▶ **Exercise details**:
The answer must consist of every line in the data that contains "controller".

▶ **Data for analysis**:
<<<<
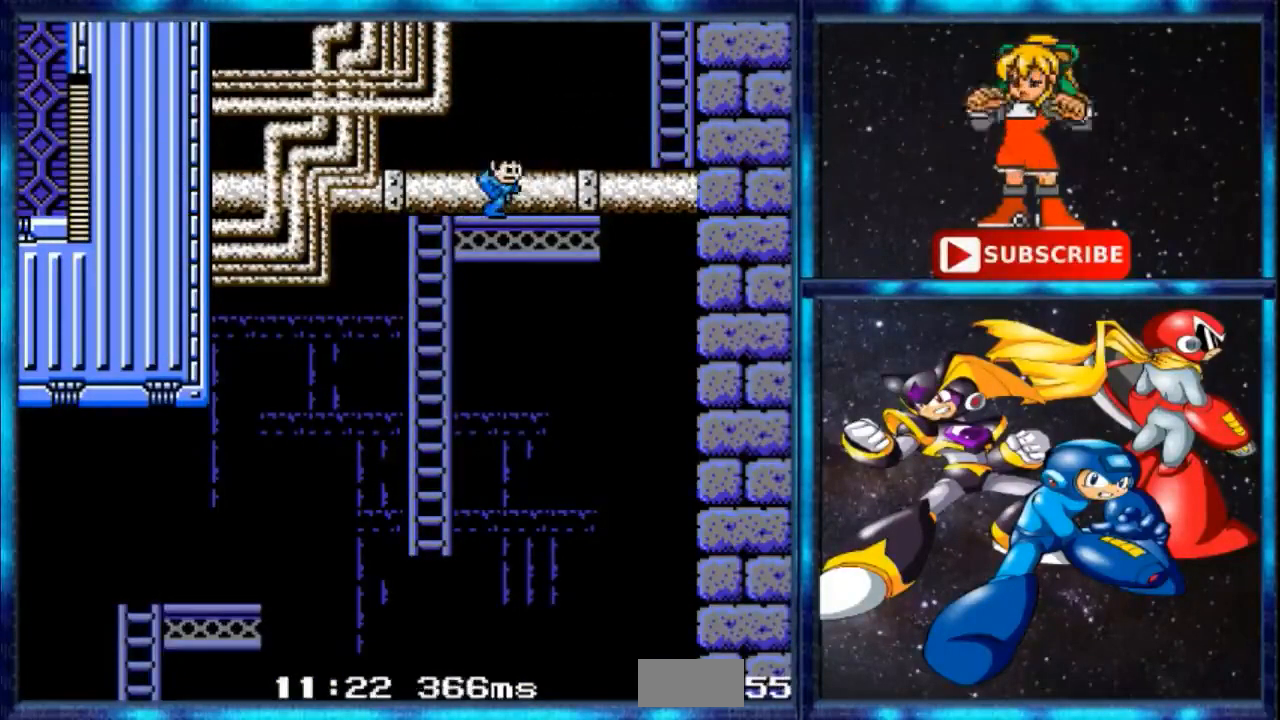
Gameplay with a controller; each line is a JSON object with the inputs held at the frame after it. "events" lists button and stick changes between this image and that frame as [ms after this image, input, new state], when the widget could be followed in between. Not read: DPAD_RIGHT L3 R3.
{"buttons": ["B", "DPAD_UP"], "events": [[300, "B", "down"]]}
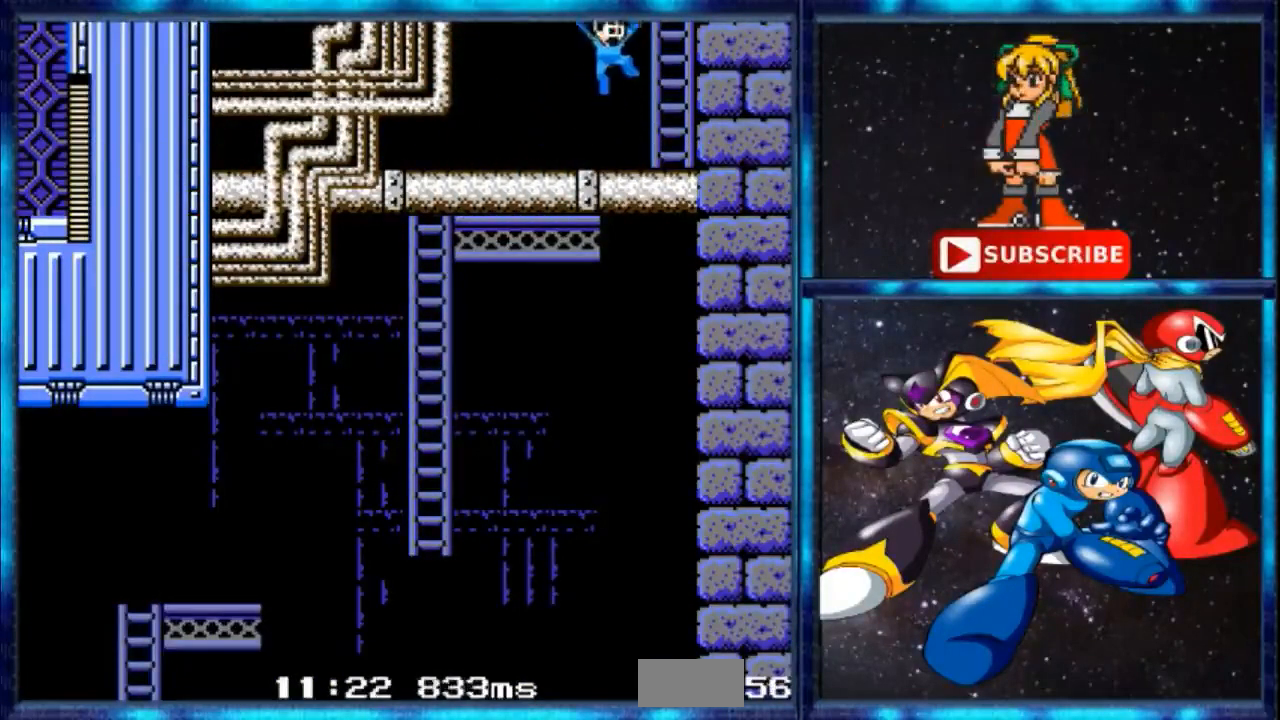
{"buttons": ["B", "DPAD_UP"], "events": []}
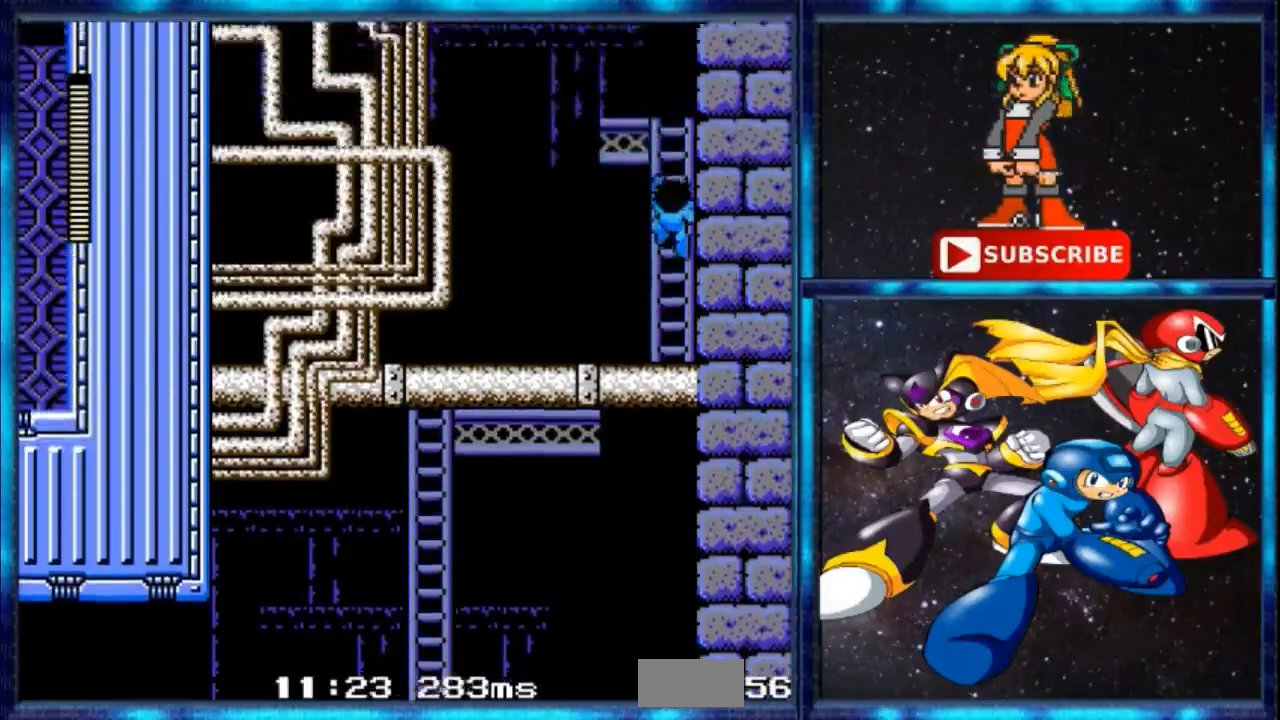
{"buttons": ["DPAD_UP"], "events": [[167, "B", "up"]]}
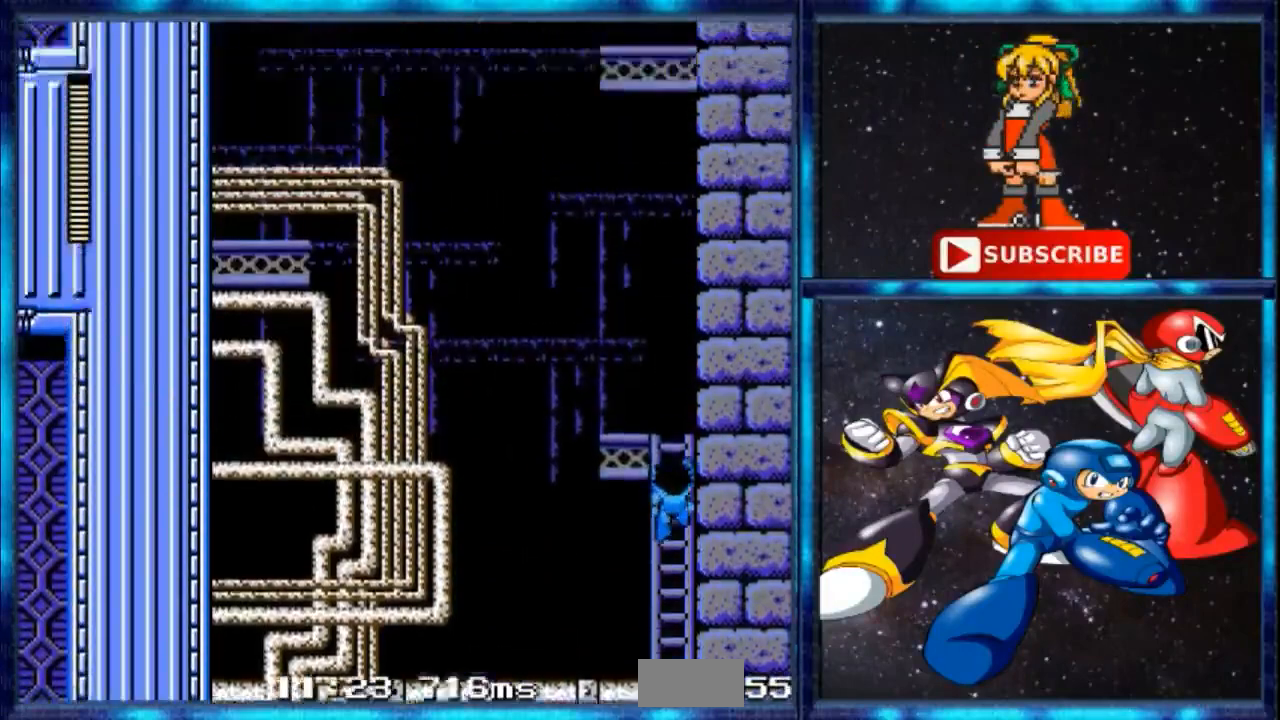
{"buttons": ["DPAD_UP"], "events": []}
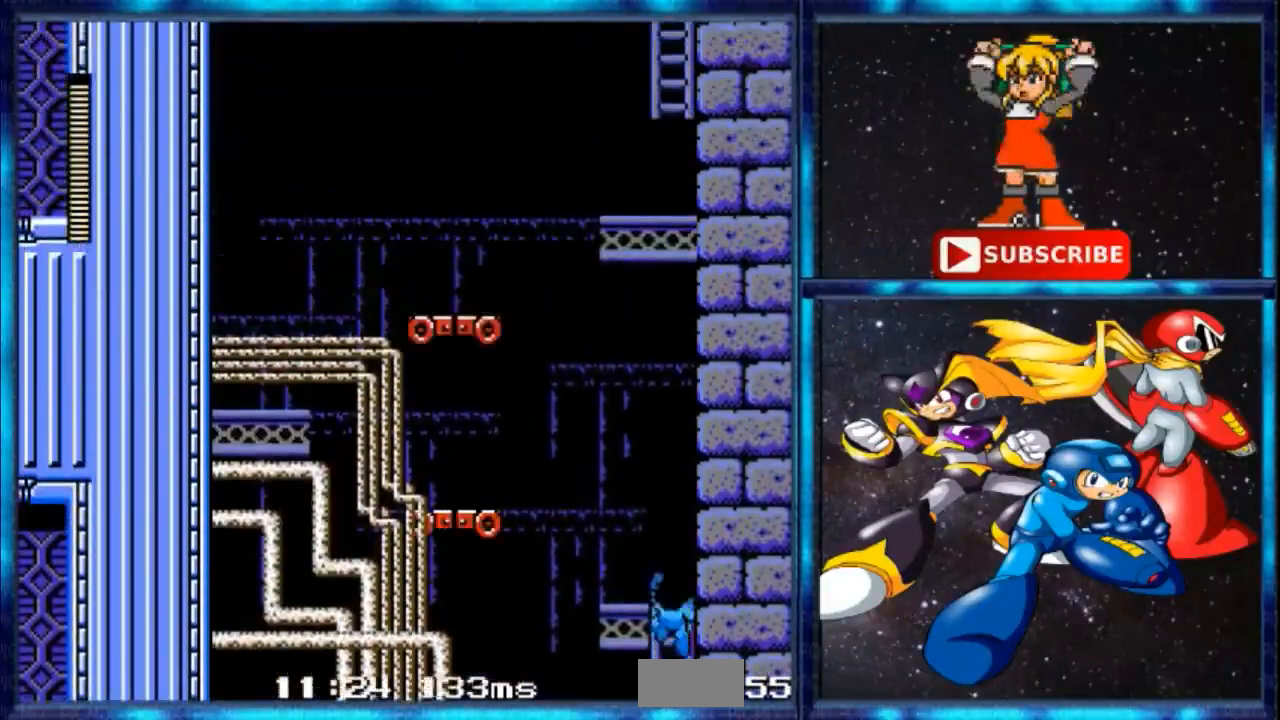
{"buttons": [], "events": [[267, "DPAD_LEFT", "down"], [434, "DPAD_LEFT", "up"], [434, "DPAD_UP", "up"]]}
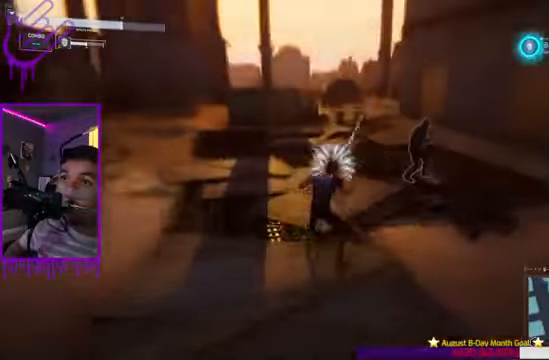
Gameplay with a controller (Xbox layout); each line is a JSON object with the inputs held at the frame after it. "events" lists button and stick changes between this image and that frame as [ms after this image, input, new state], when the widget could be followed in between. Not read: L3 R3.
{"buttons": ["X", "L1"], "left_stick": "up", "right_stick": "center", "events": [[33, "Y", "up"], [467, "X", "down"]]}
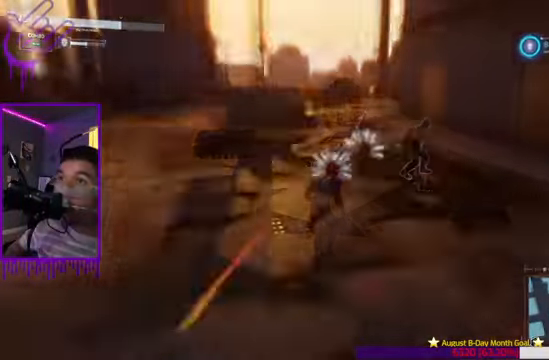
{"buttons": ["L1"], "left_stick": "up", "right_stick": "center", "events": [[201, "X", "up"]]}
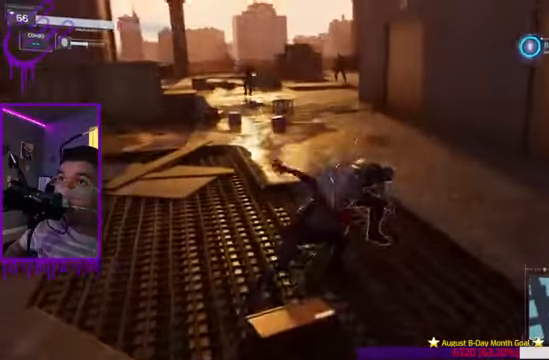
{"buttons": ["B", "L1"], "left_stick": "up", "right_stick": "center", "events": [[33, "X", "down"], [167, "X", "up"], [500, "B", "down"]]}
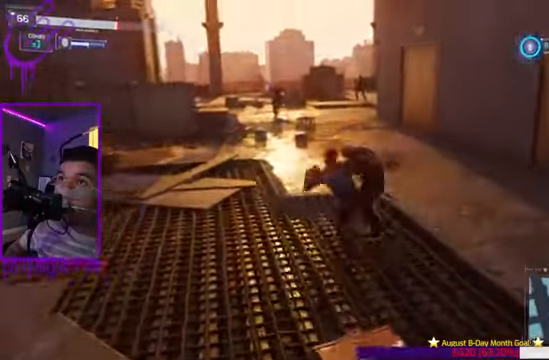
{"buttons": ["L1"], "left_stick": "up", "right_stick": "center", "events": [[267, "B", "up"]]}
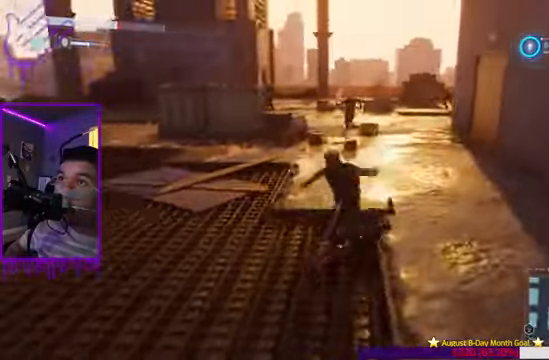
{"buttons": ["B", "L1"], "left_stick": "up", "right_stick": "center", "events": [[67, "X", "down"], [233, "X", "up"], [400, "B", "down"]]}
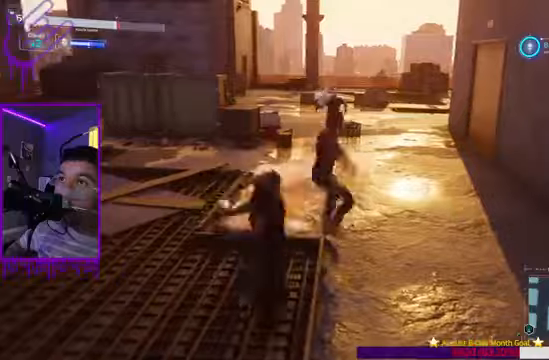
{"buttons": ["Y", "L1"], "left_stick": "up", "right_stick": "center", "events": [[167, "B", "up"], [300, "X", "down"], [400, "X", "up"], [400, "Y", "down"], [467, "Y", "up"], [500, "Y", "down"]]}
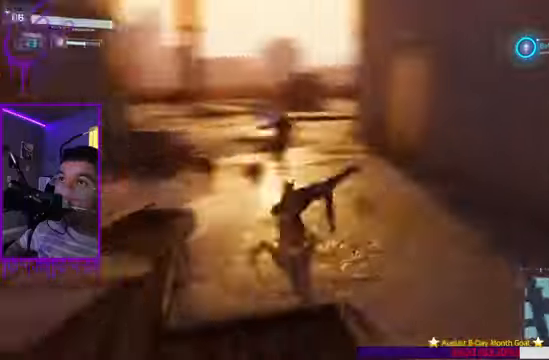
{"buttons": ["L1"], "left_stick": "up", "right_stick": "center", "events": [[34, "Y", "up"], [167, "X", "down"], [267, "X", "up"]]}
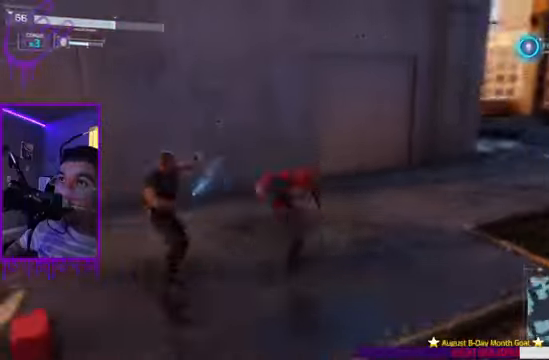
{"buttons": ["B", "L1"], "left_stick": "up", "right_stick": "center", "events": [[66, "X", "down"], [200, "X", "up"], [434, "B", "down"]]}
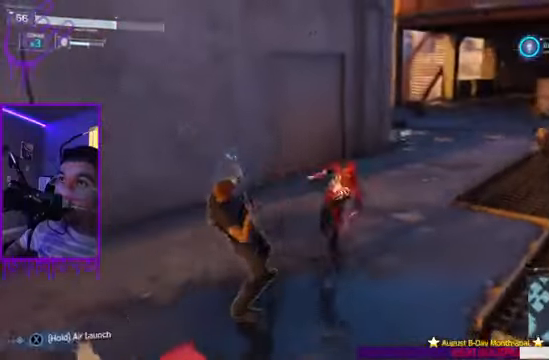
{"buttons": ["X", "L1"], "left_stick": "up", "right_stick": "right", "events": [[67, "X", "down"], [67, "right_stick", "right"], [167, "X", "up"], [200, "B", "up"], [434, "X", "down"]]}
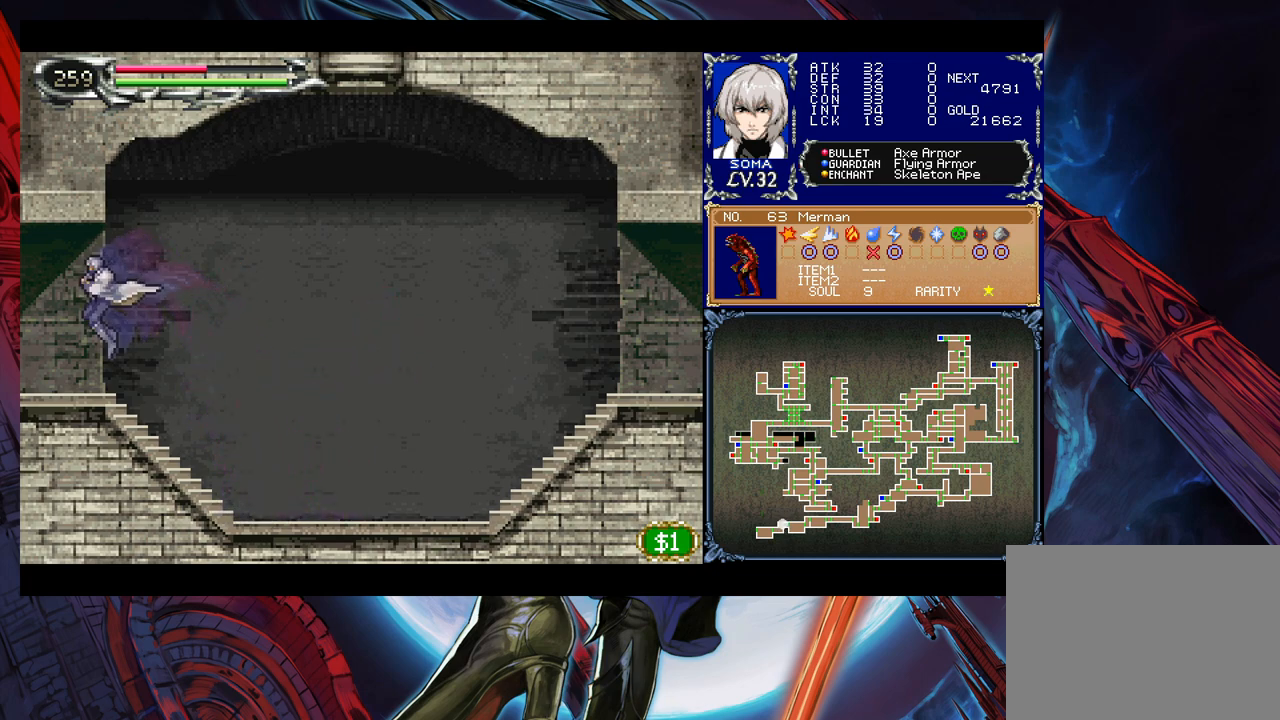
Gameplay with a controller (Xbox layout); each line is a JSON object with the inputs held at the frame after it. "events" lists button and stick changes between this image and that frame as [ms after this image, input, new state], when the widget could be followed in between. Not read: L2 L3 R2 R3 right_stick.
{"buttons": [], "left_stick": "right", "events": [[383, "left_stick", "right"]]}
>>>>
▶ **Solution to this problem**:
Gameplay with a controller; each line is a JSON object with the inputs held at the frame after it. "events" lists button and stick changes between this image and that frame as [ms after this image, input, new state], when the widget could be followed in between. Not read: DPAD_RIGHT L3 R3.
Gameplay with a controller (Xbox layout); each line is a JSON object with the inputs held at the frame after it. "events" lists button and stick changes between this image and that frame as [ms after this image, input, new state], when the widget could be followed in between. Not read: L3 R3.
Gameplay with a controller (Xbox layout); each line is a JSON object with the inputs held at the frame after it. "events" lists button and stick changes between this image and that frame as [ms after this image, input, new state], when the widget could be followed in between. Not read: L2 L3 R2 R3 right_stick.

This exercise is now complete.